— Work task 1 —
Summarize the article on Coronavac's effectiveness in two sentences.
— Work task 2 —
According to the article on Coronavac's effectiveness, how many people vaccinated with both doses were observed for the study?
— Work task 3 —
Please retype the stretch of the article on Coronavac's effectiveness from "RIO DE JANEIRO, BRAZIL" through "about to cool.".

RIO DE JANEIRO, BRAZIL – The controversy over Coronavac’s effectiveness following Covid-19 outbreaks in Chile, even with advanced vaccination, may be about to cool.
A study published Wednesday (7) in the New England Journal of Medicine shows that the vaccine had 86% effectiveness in preventing deaths from the disease in the Andean country. For the study, results were observed in 10.2 million people vaccinated with the two doses of Coronavac between Feb. 2 and May 1.
Read also: Check out our coverage on Chile
It is the first study of the vaccine’s effectiveness to be published in a scientific journal. Until then, this was one of the criticisms the Chinese Sinovac vaccine received.
Among those who were fully vaccinated, the vaccine’s efficacy was 65.9% for preventing Covid-19, 87.5% for preventing hospitalizations, 90.3% for preventing ICU admissions, and 86.3% for preventing disease-related deaths.
About 55% of the Chilean population is already protected by both doses, the best performance in Latin America.
“It is the first solid article published in the most prestigious journal in the world. The results speak for themselves. Coronavac has an excellent performance in what matters most, saving lives,” says infectious diseases physician and Unesp professor Alexandre Naime.
“It’s a solid result that contradicts the fake news of vaccination opponents and shows that every vaccination counts and underscores the need for increased vaccination.”
In Brazil, Coronavac is produced at the Butantan Institute. Although it was the first vaccine in the vaccination campaign and the most widely used until April, it faces political criticism from President Jair Bolsonaro.
“It is probably the vaccine that has saved the most lives, thousands, in Brazil. That will go down in history forever,” Naime says.

[Collected data]
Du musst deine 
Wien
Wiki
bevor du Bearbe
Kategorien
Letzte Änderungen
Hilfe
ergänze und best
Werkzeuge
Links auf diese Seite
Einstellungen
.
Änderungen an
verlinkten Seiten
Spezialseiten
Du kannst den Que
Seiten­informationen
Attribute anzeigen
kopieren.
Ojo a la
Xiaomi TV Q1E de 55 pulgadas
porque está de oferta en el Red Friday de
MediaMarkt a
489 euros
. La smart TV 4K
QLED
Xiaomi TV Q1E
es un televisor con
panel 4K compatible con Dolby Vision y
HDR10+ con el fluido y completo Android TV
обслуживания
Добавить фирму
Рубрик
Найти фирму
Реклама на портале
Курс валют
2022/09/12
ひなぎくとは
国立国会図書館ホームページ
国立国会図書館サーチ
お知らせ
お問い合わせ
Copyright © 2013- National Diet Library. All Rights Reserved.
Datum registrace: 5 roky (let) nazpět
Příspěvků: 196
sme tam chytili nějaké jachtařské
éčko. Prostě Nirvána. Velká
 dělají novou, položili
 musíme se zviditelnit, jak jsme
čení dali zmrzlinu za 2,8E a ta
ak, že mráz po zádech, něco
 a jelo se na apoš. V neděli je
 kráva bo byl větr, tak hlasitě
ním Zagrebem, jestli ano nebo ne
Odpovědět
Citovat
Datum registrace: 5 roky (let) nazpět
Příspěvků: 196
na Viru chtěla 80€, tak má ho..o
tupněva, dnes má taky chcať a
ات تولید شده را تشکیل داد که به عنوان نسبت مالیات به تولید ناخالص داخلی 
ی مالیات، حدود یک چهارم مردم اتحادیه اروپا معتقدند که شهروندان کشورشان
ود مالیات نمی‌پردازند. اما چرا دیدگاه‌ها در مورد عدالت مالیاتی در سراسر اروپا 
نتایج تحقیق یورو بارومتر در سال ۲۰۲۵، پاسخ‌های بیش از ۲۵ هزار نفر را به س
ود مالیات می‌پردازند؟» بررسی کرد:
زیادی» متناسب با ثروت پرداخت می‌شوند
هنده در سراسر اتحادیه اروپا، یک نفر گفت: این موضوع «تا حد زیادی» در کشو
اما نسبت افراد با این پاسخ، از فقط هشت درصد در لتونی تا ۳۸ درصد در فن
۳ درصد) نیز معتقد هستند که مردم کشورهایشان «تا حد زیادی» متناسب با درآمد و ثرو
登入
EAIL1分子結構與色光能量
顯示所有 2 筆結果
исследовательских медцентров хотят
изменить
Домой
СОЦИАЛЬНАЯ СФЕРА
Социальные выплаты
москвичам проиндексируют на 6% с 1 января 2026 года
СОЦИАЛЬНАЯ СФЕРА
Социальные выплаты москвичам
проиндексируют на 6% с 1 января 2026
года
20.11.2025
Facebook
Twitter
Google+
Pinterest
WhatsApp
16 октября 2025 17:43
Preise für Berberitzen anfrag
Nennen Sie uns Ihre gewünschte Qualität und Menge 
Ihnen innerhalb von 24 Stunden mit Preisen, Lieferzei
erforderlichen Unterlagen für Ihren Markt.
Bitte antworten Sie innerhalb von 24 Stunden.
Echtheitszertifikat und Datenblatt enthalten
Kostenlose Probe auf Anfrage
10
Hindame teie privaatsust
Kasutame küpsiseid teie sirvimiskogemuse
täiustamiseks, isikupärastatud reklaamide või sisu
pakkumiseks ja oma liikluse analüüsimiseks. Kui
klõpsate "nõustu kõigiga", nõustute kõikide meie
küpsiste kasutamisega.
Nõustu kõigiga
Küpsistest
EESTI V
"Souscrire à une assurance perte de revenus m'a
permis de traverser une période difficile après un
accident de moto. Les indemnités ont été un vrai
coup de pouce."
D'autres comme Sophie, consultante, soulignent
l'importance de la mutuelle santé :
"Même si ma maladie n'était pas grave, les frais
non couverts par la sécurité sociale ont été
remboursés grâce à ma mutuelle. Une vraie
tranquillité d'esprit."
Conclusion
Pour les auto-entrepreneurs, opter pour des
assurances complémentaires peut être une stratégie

---

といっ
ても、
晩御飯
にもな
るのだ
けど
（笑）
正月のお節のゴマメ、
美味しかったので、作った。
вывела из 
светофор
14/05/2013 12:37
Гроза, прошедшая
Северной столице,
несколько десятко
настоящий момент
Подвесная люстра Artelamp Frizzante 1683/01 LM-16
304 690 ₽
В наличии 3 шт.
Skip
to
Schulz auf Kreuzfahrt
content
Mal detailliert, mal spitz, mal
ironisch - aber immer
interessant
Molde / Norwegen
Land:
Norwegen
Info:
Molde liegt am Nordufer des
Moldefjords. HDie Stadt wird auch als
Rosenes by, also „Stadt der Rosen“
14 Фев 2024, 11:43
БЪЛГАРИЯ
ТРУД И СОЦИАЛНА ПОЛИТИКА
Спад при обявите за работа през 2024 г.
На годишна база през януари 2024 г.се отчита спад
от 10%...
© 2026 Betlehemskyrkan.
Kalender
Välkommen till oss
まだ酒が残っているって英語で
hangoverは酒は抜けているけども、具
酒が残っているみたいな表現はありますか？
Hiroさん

— Exercise response 1 —
A study published in the New England Journal of Medicine, which observed 10.2 million people in Chile who received both doses of Coronavac, found the vaccine 86.3% effective at preventing Covid-19 deaths, 87.5% effective against hospitalizations and 65.9% effective against the disease. Infectious diseases physician Alexandre Naime called it a solid result showing that Coronavac performs excellently at saving lives.

— Exercise response 2 —
10.2 million people.

— Exercise response 3 —
RIO DE JANEIRO, BRAZIL – The controversy over Coronavac’s effectiveness following Covid-19 outbreaks in Chile, even with advanced vaccination, may be about to cool.